▸ TASK PROMPT
Name every person mentioned by name in the text about Peñalosa's conflict with the Inquisition and his later exile.

▸ TEXT BLOCK
====

Peñalosa carried out his threat, holding Posada prisoner in the governor's residence in Santa Fe, with light cannons trained on the exits to prevent his escape. This was an action unprecedented in New Mexico history. After nine days, both governor and custos relented, each retracting his threats against the other. But messages had already been sent to the Office of the Inquisition in Mexico City. Fearing prosecution before the Holy Office and the results of his impending residencia, Peñalosa fled from New Mexico, leaving Tomé Domínguez de Mendoza as caretaker in the governor's office. When Peñalosa arrived in Mexico City, though, he was arrested by the Inquisition. A little less than two years later, in 1665, the inquisitorial judges read out their sentence: prohibition from ever again holding civil or military office, permanent banishment from New Spain, and participation in a formal auto de fe, or act of public penance.
After his banishment and confiscation of his property, Peñalosa sailed to England. There, he offered his knowledge of New Mexico to King Charles II to aid in a possible invasion of Spanish America by the British. But his offer was rebuffed, so he crossed the Channel to France. There he took a French wife and by 1678 was again conspiring against Spanish interests in the Western Hemisphere. In that year he made a formal proposal to King Louis XIV to lead a French expedition to take control of Quivira and Teguayo, where mineral wealth was said to be plentiful. At that time the king deferred making any decision on Peñalosa's proposal.

====

▸ RECORDED INFORMATION
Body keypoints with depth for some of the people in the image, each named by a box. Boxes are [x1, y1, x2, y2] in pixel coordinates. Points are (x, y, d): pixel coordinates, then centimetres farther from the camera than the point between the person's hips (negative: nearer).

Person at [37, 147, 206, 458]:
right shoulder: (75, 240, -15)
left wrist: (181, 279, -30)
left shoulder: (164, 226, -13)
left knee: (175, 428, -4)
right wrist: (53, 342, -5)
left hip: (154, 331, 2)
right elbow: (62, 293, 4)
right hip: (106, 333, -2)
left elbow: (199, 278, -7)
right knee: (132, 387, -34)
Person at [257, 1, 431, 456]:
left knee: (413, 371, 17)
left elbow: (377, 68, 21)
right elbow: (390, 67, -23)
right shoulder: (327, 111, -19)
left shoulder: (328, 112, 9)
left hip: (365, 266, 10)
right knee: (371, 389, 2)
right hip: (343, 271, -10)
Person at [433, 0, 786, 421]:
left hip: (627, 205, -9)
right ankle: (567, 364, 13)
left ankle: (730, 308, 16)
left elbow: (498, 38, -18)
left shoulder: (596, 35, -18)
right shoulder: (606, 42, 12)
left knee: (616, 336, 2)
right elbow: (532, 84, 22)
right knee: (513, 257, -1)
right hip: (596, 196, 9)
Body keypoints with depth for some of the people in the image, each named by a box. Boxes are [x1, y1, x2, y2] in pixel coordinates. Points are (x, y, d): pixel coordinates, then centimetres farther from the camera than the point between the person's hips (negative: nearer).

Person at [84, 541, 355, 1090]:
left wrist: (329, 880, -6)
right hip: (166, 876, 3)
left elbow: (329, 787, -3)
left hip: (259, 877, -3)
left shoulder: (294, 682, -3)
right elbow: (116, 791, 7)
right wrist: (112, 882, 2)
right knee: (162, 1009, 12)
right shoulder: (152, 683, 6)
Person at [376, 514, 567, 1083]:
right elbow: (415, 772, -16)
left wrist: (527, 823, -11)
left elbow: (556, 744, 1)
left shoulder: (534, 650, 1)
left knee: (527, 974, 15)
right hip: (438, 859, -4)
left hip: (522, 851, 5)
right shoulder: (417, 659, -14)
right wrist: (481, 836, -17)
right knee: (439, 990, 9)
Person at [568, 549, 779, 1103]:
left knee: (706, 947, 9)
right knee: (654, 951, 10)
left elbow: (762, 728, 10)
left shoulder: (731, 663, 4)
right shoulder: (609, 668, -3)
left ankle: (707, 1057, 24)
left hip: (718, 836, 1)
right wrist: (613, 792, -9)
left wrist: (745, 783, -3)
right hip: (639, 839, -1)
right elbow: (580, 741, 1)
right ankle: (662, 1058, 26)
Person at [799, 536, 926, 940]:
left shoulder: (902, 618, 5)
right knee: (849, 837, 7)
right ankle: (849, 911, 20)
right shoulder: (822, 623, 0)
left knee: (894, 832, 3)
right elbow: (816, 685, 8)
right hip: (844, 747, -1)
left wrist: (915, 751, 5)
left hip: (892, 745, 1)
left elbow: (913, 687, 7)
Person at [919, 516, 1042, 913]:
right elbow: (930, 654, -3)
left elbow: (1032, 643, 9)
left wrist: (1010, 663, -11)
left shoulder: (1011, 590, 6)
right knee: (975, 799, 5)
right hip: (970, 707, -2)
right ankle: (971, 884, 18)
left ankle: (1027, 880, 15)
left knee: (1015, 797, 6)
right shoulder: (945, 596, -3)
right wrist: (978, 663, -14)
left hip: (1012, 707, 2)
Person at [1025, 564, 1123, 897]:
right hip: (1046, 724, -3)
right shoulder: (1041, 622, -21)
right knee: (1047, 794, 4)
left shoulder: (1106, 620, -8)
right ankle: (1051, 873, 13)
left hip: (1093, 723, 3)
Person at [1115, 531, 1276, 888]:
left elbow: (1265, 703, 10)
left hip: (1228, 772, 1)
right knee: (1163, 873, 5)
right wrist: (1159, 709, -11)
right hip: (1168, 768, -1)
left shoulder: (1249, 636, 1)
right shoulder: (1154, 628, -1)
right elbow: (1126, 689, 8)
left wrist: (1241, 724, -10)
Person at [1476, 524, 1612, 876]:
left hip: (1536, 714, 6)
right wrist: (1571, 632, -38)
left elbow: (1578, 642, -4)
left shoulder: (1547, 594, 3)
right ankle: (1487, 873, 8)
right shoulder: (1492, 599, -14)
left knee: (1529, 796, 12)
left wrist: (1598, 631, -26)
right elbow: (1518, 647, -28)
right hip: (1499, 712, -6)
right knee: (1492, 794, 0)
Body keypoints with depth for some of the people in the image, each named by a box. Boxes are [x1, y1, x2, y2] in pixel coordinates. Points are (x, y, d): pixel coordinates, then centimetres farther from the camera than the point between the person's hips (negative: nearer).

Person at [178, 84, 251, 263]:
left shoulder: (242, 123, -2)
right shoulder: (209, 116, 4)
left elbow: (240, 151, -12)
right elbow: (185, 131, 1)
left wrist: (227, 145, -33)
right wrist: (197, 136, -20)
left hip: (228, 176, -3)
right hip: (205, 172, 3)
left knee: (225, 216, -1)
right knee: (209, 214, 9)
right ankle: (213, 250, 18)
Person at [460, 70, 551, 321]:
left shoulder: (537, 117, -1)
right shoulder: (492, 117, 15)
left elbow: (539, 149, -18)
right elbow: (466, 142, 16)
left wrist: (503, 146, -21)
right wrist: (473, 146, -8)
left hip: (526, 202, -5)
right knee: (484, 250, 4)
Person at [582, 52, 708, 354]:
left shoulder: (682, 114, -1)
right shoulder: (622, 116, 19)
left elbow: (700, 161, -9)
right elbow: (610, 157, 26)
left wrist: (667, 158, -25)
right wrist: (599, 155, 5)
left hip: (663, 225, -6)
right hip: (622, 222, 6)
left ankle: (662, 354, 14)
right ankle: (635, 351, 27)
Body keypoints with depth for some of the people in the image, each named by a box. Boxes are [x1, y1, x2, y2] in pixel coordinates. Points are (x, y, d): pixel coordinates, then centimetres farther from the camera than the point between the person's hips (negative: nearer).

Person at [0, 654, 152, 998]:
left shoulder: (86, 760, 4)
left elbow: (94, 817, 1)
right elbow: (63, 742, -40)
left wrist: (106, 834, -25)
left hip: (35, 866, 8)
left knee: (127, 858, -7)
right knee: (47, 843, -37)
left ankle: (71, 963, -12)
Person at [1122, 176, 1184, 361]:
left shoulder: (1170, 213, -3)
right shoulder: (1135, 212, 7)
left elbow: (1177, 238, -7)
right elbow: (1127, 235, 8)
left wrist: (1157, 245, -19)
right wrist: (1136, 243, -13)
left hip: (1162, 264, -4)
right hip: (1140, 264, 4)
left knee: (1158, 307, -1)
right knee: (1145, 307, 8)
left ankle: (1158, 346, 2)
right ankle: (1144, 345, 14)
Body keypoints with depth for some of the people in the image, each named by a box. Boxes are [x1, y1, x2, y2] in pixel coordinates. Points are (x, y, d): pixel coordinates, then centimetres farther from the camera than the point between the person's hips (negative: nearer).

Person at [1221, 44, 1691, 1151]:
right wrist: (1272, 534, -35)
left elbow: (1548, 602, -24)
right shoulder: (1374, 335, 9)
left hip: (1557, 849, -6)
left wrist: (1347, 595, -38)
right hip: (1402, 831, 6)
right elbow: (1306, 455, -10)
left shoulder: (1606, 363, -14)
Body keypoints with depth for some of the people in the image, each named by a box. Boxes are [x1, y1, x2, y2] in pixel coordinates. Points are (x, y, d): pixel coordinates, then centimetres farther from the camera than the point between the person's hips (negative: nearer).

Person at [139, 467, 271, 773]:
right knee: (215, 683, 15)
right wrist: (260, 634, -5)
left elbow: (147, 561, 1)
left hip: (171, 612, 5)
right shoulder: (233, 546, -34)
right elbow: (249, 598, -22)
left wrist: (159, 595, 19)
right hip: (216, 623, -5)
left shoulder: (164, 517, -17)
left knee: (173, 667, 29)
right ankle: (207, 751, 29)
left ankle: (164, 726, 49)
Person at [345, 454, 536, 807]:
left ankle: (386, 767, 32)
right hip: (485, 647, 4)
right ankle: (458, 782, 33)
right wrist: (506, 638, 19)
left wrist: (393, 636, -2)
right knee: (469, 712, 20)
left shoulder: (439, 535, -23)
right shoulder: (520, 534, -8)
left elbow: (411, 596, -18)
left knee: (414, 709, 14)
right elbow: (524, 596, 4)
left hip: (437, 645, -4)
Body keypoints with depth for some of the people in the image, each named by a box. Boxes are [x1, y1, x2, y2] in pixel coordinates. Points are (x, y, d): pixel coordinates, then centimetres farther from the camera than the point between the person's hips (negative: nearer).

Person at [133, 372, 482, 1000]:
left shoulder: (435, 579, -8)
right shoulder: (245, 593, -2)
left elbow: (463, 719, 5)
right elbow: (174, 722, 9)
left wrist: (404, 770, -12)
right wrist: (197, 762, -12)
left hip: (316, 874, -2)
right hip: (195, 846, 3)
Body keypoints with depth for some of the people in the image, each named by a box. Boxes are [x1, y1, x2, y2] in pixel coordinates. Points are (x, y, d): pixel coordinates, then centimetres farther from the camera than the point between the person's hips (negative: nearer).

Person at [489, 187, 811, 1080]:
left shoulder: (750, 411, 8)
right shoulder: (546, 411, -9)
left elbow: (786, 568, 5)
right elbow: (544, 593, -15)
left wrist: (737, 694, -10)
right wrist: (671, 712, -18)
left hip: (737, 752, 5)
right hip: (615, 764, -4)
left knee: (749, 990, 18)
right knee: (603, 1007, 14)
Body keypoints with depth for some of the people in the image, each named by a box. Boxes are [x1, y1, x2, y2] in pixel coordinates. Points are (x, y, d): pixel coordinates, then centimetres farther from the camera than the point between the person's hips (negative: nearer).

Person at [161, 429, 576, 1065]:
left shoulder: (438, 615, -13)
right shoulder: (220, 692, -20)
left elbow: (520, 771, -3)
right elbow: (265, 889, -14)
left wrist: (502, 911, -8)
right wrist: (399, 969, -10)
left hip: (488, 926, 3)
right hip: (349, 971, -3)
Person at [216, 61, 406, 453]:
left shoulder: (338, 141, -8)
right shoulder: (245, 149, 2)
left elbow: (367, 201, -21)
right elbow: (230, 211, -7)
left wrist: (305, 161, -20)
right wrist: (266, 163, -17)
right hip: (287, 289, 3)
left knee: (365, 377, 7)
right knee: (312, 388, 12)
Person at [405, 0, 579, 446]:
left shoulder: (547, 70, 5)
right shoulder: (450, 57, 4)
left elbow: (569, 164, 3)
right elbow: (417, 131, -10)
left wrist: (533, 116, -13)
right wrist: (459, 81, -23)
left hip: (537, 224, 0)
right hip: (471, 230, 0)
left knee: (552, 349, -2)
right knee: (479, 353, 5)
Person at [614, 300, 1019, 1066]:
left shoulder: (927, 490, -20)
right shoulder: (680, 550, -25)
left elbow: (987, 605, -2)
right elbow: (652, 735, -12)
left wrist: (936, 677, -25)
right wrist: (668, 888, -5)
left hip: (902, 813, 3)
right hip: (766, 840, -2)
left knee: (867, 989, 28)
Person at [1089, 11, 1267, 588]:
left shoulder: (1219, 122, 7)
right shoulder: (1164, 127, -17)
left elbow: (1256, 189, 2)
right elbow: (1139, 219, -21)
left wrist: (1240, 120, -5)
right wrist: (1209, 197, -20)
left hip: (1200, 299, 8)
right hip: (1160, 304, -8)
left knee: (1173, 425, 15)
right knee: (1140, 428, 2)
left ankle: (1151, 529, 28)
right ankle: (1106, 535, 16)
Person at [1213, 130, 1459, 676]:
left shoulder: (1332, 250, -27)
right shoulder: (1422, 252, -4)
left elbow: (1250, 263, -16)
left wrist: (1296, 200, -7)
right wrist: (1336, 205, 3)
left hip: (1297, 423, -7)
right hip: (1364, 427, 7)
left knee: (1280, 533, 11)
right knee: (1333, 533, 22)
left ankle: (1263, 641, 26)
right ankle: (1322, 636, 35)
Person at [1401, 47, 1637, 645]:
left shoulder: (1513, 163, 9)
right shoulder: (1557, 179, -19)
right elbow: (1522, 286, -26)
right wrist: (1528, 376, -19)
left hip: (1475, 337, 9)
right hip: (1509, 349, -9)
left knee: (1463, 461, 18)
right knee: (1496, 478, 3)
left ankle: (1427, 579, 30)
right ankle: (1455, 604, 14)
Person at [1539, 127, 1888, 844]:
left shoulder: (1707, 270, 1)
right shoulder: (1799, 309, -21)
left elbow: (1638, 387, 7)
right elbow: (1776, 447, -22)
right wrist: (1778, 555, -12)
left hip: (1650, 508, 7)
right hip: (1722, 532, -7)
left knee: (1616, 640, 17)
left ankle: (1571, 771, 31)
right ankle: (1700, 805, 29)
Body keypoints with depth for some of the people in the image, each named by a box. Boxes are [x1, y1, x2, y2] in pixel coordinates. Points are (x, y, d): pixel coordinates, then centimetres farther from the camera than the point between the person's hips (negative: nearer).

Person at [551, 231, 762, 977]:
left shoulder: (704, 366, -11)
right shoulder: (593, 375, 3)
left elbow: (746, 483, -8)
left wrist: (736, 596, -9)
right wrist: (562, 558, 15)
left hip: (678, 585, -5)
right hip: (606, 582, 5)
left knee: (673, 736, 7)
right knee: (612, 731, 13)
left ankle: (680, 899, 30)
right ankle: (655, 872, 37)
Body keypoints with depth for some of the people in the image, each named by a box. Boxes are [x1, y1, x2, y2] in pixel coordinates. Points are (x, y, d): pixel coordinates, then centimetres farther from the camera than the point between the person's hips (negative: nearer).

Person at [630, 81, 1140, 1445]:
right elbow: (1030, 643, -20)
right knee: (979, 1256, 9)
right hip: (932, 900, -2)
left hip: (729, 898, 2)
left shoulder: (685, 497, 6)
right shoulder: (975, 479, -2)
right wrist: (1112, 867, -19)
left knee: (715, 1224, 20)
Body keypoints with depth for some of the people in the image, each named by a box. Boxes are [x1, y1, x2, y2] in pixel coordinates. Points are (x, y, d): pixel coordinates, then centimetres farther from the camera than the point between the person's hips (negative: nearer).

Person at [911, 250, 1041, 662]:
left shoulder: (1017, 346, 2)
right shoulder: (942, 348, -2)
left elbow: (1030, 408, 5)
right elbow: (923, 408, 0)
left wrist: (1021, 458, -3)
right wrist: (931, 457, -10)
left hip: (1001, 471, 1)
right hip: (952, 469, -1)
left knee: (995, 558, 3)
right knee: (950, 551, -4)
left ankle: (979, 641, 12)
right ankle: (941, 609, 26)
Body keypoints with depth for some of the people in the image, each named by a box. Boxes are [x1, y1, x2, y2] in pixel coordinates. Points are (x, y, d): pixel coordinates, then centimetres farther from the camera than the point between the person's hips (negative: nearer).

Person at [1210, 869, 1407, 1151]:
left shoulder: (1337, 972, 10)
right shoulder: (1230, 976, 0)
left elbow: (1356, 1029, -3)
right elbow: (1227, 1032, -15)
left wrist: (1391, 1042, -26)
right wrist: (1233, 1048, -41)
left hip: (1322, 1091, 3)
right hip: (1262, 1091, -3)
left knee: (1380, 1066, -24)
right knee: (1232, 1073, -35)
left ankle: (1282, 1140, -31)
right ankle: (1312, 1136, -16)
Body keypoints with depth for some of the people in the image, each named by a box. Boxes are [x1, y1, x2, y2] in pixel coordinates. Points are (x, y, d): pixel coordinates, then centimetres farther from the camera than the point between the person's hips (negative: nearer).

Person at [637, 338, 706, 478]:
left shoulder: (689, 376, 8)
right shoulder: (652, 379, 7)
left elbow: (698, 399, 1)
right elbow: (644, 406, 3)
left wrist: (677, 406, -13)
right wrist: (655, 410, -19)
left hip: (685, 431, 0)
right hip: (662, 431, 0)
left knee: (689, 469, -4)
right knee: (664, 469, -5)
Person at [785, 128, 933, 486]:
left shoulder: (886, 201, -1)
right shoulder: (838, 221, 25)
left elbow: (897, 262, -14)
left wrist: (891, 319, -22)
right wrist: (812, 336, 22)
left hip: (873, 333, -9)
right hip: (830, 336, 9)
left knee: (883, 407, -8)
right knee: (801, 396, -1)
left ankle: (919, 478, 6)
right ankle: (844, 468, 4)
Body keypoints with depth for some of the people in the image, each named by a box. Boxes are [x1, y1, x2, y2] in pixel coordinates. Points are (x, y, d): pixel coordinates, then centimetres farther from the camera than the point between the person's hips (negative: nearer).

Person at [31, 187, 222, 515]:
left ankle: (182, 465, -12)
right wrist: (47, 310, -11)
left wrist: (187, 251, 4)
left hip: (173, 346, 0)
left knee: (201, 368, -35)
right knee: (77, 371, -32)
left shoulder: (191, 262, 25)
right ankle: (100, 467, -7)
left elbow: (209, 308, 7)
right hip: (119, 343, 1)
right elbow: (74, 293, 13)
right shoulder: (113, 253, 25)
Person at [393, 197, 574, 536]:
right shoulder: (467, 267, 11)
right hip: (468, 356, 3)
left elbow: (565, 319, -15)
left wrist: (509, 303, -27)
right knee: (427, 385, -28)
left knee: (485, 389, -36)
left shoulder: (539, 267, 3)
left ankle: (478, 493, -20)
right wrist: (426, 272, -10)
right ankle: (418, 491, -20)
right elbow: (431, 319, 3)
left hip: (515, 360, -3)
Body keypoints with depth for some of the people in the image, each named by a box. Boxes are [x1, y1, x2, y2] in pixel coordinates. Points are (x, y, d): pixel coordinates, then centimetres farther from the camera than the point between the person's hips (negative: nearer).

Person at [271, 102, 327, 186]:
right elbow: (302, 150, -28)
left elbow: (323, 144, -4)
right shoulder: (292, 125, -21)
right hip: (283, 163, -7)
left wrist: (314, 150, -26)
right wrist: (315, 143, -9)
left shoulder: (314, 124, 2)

====

▸ WRITTEN RESPONSE
Peñalosa, Posada, Tomé Domínguez de Mendoza, King Charles II, King Louis XIV